Exercise brief: Once you have read the entries below, repeat all of them exactly.

Source data:

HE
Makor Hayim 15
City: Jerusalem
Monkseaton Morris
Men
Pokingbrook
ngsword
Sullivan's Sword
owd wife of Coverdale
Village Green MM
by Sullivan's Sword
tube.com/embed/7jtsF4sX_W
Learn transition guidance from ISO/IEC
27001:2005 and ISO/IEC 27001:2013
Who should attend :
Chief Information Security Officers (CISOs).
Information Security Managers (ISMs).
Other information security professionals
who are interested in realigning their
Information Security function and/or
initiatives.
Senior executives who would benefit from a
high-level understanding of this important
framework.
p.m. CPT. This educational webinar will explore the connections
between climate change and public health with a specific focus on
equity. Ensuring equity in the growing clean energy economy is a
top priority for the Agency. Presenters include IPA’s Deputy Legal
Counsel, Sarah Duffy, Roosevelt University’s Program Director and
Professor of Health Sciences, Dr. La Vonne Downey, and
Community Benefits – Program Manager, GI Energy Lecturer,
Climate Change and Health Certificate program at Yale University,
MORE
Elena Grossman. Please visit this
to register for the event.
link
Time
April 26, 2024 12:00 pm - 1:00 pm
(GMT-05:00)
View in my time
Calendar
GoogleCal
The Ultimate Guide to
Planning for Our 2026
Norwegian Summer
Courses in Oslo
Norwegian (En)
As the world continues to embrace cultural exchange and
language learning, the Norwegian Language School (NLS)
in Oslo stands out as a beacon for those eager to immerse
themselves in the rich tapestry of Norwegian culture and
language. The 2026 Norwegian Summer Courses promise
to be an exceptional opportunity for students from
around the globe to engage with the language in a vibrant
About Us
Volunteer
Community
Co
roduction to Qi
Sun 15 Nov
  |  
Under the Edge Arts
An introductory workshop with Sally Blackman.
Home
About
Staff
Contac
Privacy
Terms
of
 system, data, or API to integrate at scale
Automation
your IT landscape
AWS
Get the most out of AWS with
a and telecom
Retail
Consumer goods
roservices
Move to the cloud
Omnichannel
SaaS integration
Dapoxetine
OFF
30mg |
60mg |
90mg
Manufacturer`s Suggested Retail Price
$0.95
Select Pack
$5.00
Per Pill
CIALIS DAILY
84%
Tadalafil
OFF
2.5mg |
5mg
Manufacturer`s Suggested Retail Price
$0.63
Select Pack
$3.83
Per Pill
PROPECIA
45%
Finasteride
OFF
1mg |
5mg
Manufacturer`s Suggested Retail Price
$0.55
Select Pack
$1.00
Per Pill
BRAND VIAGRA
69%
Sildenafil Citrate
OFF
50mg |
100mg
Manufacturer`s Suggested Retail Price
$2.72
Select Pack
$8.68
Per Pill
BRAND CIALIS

Task solution:
HE
Makor Hayim 15
City: Jerusalem
Monkseaton Morris
Men
Pokingbrook
ngsword
Sullivan's Sword
owd wife of Coverdale
Village Green MM
by Sullivan's Sword
tube.com/embed/7jtsF4sX_W
Learn transition guidance from ISO/IEC
27001:2005 and ISO/IEC 27001:2013
Who should attend :
Chief Information Security Officers (CISOs).
Information Security Managers (ISMs).
Other information security professionals
who are interested in realigning their
Information Security function and/or
initiatives.
Senior executives who would benefit from a
high-level understanding of this important
framework.
p.m. CPT. This educational webinar will explore the connections
between climate change and public health with a specific focus on
equity. Ensuring equity in the growing clean energy economy is a
top priority for the Agency. Presenters include IPA’s Deputy Legal
Counsel, Sarah Duffy, Roosevelt University’s Program Director and
Professor of Health Sciences, Dr. La Vonne Downey, and
Community Benefits – Program Manager, GI Energy Lecturer,
Climate Change and Health Certificate program at Yale University,
MORE
Elena Grossman. Please visit this
to register for the event.
link
Time
April 26, 2024 12:00 pm - 1:00 pm
(GMT-05:00)
View in my time
Calendar
GoogleCal
The Ultimate Guide to
Planning for Our 2026
Norwegian Summer
Courses in Oslo
Norwegian (En)
As the world continues to embrace cultural exchange and
language learning, the Norwegian Language School (NLS)
in Oslo stands out as a beacon for those eager to immerse
themselves in the rich tapestry of Norwegian culture and
language. The 2026 Norwegian Summer Courses promise
to be an exceptional opportunity for students from
around the globe to engage with the language in a vibrant
About Us
Volunteer
Community
Co
roduction to Qi
Sun 15 Nov
  |  
Under the Edge Arts
An introductory workshop with Sally Blackman.
Home
About
Staff
Contac
Privacy
Terms
of
 system, data, or API to integrate at scale
Automation
your IT landscape
AWS
Get the most out of AWS with
a and telecom
Retail
Consumer goods
roservices
Move to the cloud
Omnichannel
SaaS integration
Dapoxetine
OFF
30mg |
60mg |
90mg
Manufacturer`s Suggested Retail Price
$0.95
Select Pack
$5.00
Per Pill
CIALIS DAILY
84%
Tadalafil
OFF
2.5mg |
5mg
Manufacturer`s Suggested Retail Price
$0.63
Select Pack
$3.83
Per Pill
PROPECIA
45%
Finasteride
OFF
1mg |
5mg
Manufacturer`s Suggested Retail Price
$0.55
Select Pack
$1.00
Per Pill
BRAND VIAGRA
69%
Sildenafil Citrate
OFF
50mg |
100mg
Manufacturer`s Suggested Retail Price
$2.72
Select Pack
$8.68
Per Pill
BRAND CIALIS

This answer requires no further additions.